There may not be a magic bullet for MS, but sitting in the sun has a dramatic effect on me. It isn’t subtle. I have more strength and stamina in my legs, and I don’t feel as run down either. It is repeatable and reliable. I started this right before I came back up to Northern VA, and I was feeling the effects of it. As the winter wore on, I felt like I was regressing more and more. With just a few days in the sun, I could feel my energy level jump up and last through the day.

So for the first time in my life, I am sitting in the sun wearing only shorts and soaking up the rays. It feels good enough that I am seriously thinking about using a tanning bed next winter. Have I turned into one of those people? Whatever, I am going to enjoy the sun and enjoy feeling better. I’ll hold off on actually worshipping the sun, for now…

… that’s the best way I can describe the relationship I have with my feet. I can still mostly feel them, but it’s like they’re disconnected. It leads to constant balance adjustments, and you can imagine what it’s like trying to stand or walk in the dark, imagine doing that with stilts!

It is still a really odd sensation to feel something and not know where you feel it. Imagine feeling something and realizing that the sensation is coming from something 4 feet away from you. Yeah, it is that weird.

I don’t know how many times I have tried to move one of my legs only to find out I can’t. The reason is because I had crossed my legs and there was a leg on top of the one I wanted to move.

Ah, nothing beats fun with MS…

I’m happy to report that I am doing quite well at work. It wasn’t obvious that I’d be able to do it at all really, but everything has been fine. As a matter of fact, I have gotten to the point where I am hardly sitting down at all during the course of my day. Granted, I still stay away from the stairs as much as possible, and I do get to sit with the occasional customer, but I’m really happy about my improvement.

It’s also good on another level. It had been looking as though I had a progressive form of MS. I came home and got worse, then stayed there. There’s no telling what caused my improvement, MS is such an inscrutable thing. It could be the supplement regimen I’ve been on (fish oil, vitamin D, magnesium, calcium, and a good multivitamin), it could be the forced exercise at work, or it could just be the nature of the disease itself. Since it was most likely a combination of things that caused the disease, it’s probably also a combination of things that have lead to my improvement.

I’ll say this though, just getting up every day and being forced to deal with it has helped immensely. Living at home with mom was a necessary thing, and was a Godsend at the time, but I think getting out on my own has been the best thing I could have done. Here, I have to get up on my employer’s schedule, stand and walk, carry groceries, figure out transportation, etc. I have precious little time to obsess about my condition like I did before. I’ve also been shown how things are possible, even if a bit of a pain in the ass.
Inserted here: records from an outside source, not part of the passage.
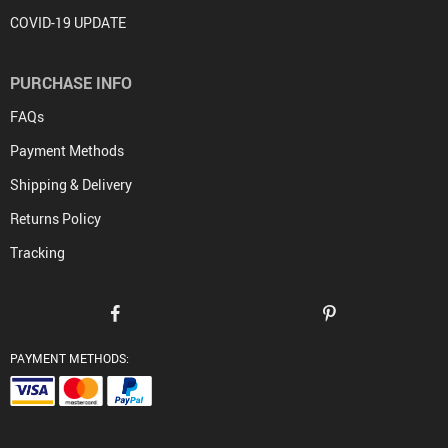
COVID-19 UPDATE
PURCHASE INFO
FAQs
Payment Methods
Shipping & Delivery
Returns Policy
Tracking
PAYMENT METHODS: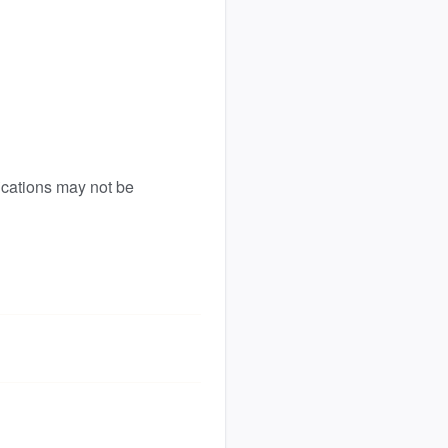
ications may not be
All in all, I think getting out and living has been as much a part of the improvement as anything else. I’m feeling good, and I’m feeling useful. Let’s hope that’ll keep me going for quite a while!

I was recently up at my step father’s place. I had a good time, saw a baseball game, caught up with some friends and my step sister and her family. When I first got up there, she posed the typical “How’s it going?” question. I usually just gloss over that, there really isn’t much to say. I just shrug my shoulders and say “It’s going OK,” or some other banality. She nodded her head and said, “Yeah, just getting in touch with your body…”

That surprised me so I just said “yeah” in response. The more i think about it though, the more inaccurate that is. If anything, this disease is all about losing touch with my body. My lower legs and feet are kind of numb, but more importantly, they feel disconnected. I don’t always know where they are. The weakness I get in my legs are al about me telling them what to do, and they just don’t respond. I usually can’t feel my quads or other workings in my legs. All of this makes my balance a bit of a surprise and frequently it isn’t there at all.

So getting in touch with my body? No, not really. I wish it would send a postcard or something.